Joel Marinho

Entre letras e versos

Textos

MORTE MACABRA E O GRANDE SEGREDO 

POR JOEL MARINHO

A VILA DE IRACEMA MIRIM

A chuva forte caía como se fosse o dilúvio bíblico, em meia hora parecia que tudo iria ser arrastado e as pessoas da pequena vila de Iracema Mirim já se preparavam para o pior, no entanto, aos poucos foram diminuindo os pingos d`água e o sol que havia sumido por alguns instante por completo reaparece tímido já no cair da tarde dando um ar de alegria e esperança a vila de pescadores e colonos distante a duas horas da maior cidade da região.

O sino da igreja anunciava que em poucas horas o dia daria espaço à noite quando todos se recolhiam às suas humildes casas.

No dia seguinte o sol deu as caras anunciando um novo dia cheio de alegrias e muito trabalho àquele povo já acostumados com as labutas do dia a dia, mas o que parecia ser de paz e tranquilidade foi cortado por um grito de desespero vindo de uma casa situada ao fundo numa espécie de “oficina” onde os pescadores se reuniam para remendar suas redes furadas por peixes ou desgastada pelo constante uso.

Aos gritos dona Norma pedia socorro quando entrou na casa de Maria Aparecida, mulher solteira de vinte e oito anos que morava ali sozinha e prestava “serviços sexuais” aos homens solteiros e alguns casados da vila, assim conseguiu atrair a atenção de muitas mulheres que o acusavam de levar seus maridos a cometerem atos libidinosos com ela,

Dona Norma era uma das poucas mulheres da vila que fizera amizade com Cida, como era conhecida desde pequena antes de ir morar em Iracema Mirim. Por isso dona Norma, uma mulher já com idade de cinquenta anos que há quase dez anos ficara viúva também era alvo de conversas maldosas e desprezo por grande parte das mulheres dali coisa que ela ignorava e assim levava a sua pacata vida em determinada paz.

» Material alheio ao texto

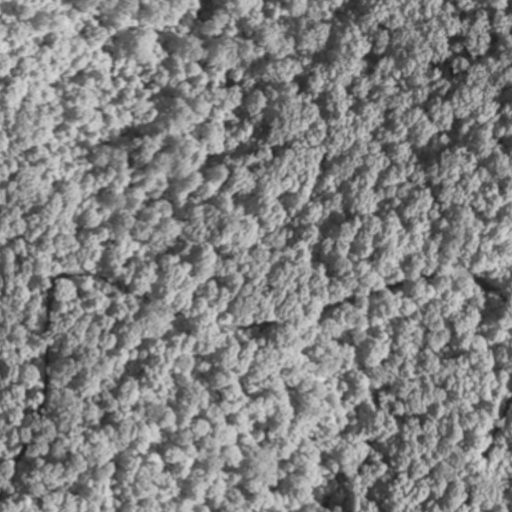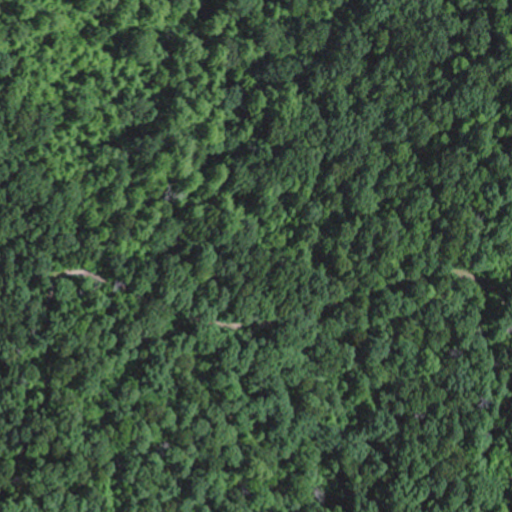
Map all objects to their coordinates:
road: (465, 230)
road: (285, 319)
road: (202, 422)
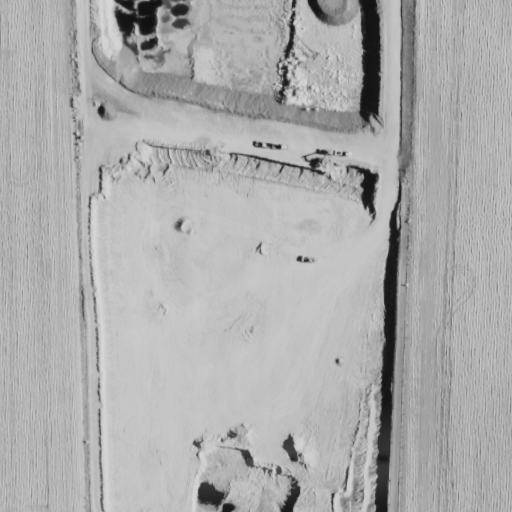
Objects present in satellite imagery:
crop: (256, 291)
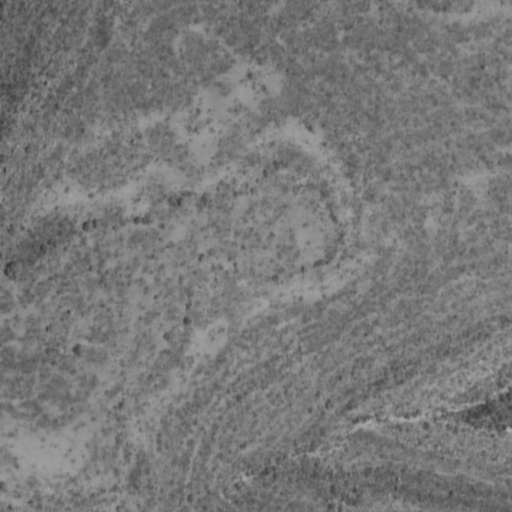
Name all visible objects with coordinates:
park: (28, 258)
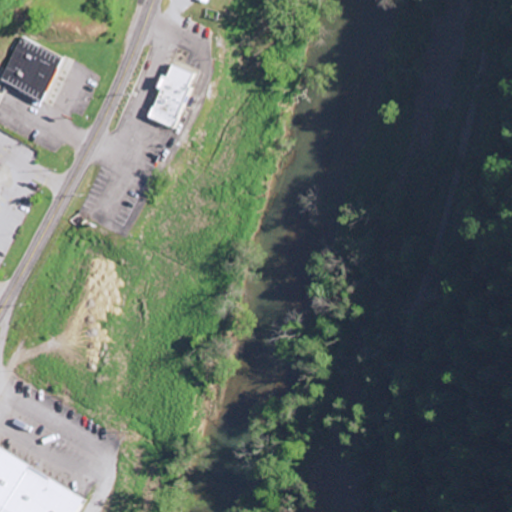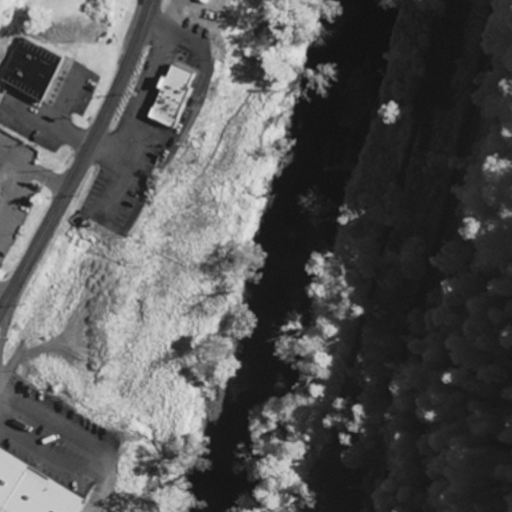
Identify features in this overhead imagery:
building: (200, 1)
road: (138, 33)
building: (24, 70)
building: (169, 97)
road: (64, 187)
river: (267, 252)
building: (31, 491)
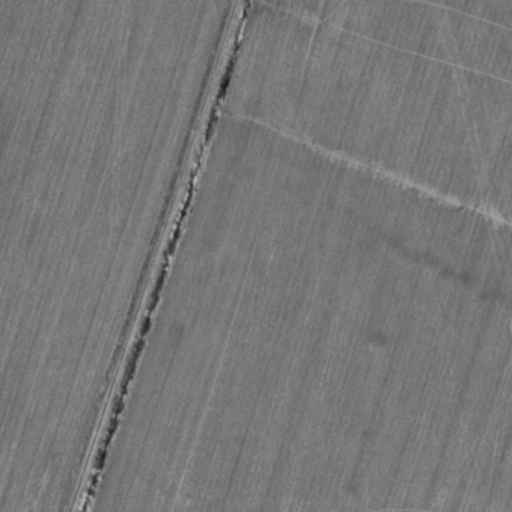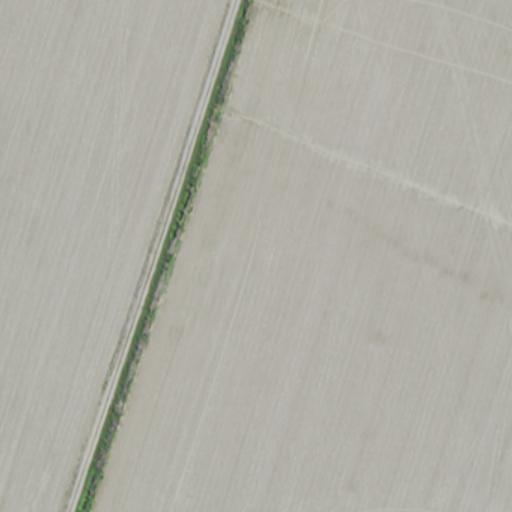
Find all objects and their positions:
road: (151, 256)
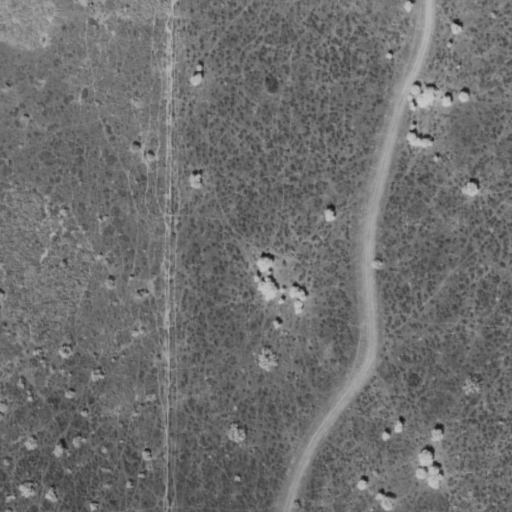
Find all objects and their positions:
road: (367, 266)
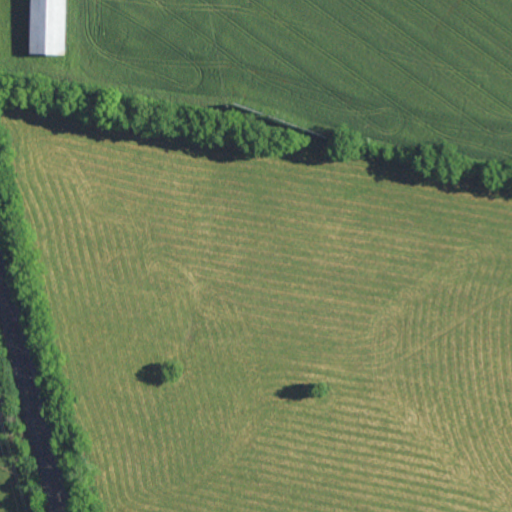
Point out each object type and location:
building: (58, 27)
railway: (30, 396)
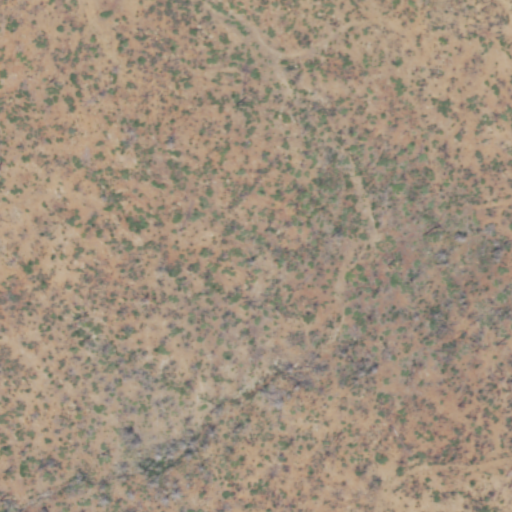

Como a vila era pequena logo todos ficaram sabendo do ocorrido.

Sem estrutura nenhuma havia uma pequena cadeia com duas celas apenas e dois representantes da lei, um cabo que fazia ao mesmo tempo papel de delegado e um soldado que de tanto não fazer nada e comer muito já estava muito acima do peso, mas como em Iracema Mirim nada de mais acontecia a utilidade deles era quase nula, pela primeira vez fariam um trabalho de fato desde que foram deslocados para “cuidar” da vila. Chegaram logo ao local e trataram de fazer os procedimentos necessários para manter intacta a cena do crime.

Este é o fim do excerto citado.